_Written task_. Please find each line in the data below that contains the string "right", and copy those lines out in full. Case matters when matching.

_Available data_.
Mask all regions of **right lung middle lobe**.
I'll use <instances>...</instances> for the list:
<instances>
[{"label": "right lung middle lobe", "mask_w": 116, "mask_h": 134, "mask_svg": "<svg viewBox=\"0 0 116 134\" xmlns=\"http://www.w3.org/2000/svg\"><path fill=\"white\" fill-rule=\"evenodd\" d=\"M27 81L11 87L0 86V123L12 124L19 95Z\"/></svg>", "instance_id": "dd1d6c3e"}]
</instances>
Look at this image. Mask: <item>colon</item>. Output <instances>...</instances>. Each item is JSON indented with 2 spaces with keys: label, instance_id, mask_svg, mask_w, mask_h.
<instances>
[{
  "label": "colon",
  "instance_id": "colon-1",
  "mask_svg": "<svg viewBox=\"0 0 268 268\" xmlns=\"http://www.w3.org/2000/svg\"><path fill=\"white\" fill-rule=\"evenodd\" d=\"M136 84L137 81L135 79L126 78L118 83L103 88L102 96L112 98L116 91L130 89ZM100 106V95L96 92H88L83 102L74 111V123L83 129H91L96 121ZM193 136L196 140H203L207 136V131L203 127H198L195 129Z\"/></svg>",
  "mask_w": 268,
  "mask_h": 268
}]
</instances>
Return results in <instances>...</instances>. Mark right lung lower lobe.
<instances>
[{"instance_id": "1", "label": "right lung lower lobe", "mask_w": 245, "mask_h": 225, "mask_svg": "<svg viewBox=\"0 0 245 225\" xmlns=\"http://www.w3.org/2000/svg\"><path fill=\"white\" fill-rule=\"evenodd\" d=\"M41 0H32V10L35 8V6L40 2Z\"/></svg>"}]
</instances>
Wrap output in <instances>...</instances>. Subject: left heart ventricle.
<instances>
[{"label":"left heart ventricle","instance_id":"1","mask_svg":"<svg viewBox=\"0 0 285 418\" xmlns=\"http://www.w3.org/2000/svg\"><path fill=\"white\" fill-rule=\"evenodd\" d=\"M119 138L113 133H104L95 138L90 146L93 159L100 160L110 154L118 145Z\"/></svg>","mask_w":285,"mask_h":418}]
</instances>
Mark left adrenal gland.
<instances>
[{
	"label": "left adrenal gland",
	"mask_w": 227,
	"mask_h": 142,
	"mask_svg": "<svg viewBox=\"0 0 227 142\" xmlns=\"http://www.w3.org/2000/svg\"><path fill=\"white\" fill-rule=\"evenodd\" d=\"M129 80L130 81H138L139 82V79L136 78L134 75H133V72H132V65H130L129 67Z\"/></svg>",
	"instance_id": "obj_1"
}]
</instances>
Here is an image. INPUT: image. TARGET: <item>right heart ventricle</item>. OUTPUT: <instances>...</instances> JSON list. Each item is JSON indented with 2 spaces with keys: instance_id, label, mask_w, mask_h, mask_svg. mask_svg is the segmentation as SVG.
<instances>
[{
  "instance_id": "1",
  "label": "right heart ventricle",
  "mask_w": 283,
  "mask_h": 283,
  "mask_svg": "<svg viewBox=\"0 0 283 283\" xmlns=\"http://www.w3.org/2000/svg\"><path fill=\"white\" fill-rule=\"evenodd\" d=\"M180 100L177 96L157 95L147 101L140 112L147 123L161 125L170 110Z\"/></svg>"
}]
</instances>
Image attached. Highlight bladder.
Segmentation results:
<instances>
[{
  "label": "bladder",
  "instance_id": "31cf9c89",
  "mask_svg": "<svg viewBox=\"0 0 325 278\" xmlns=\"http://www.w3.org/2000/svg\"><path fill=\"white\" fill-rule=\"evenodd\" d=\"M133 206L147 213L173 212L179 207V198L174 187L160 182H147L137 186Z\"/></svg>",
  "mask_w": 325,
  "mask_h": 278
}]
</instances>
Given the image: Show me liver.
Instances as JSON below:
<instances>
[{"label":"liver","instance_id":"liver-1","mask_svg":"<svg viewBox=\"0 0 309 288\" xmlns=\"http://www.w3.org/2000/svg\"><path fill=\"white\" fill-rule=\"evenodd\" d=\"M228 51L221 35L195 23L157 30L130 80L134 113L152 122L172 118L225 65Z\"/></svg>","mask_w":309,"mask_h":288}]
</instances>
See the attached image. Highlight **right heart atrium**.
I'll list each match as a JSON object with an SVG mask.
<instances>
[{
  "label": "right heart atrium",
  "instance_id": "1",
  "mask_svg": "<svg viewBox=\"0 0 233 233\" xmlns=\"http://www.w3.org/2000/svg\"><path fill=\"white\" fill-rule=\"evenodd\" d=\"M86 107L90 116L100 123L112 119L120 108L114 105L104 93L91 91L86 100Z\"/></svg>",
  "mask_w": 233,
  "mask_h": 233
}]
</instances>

_The result_.
Mask all regions of **right lung middle lobe**.
[{"label": "right lung middle lobe", "mask_w": 116, "mask_h": 134, "mask_svg": "<svg viewBox=\"0 0 116 134\" xmlns=\"http://www.w3.org/2000/svg\"><path fill=\"white\" fill-rule=\"evenodd\" d=\"M27 81L11 87L0 86V123L12 124L19 95Z\"/></svg>", "instance_id": "dd1d6c3e"}]
Return results in <instances>...</instances>. Mark right lung lower lobe.
[{"instance_id": "1", "label": "right lung lower lobe", "mask_w": 245, "mask_h": 225, "mask_svg": "<svg viewBox=\"0 0 245 225\" xmlns=\"http://www.w3.org/2000/svg\"><path fill=\"white\" fill-rule=\"evenodd\" d=\"M41 0H32V10L35 8V6L40 2Z\"/></svg>"}]
Here is an image. INPUT: image. TARGET: <item>right heart ventricle</item>. OUTPUT: <instances>...</instances> JSON list. Each item is JSON indented with 2 spaces with keys: instance_id, label, mask_w, mask_h, mask_svg. mask_svg is the segmentation as SVG.
  "label": "right heart ventricle",
See the attached image. Highlight **right heart atrium**.
  "label": "right heart atrium",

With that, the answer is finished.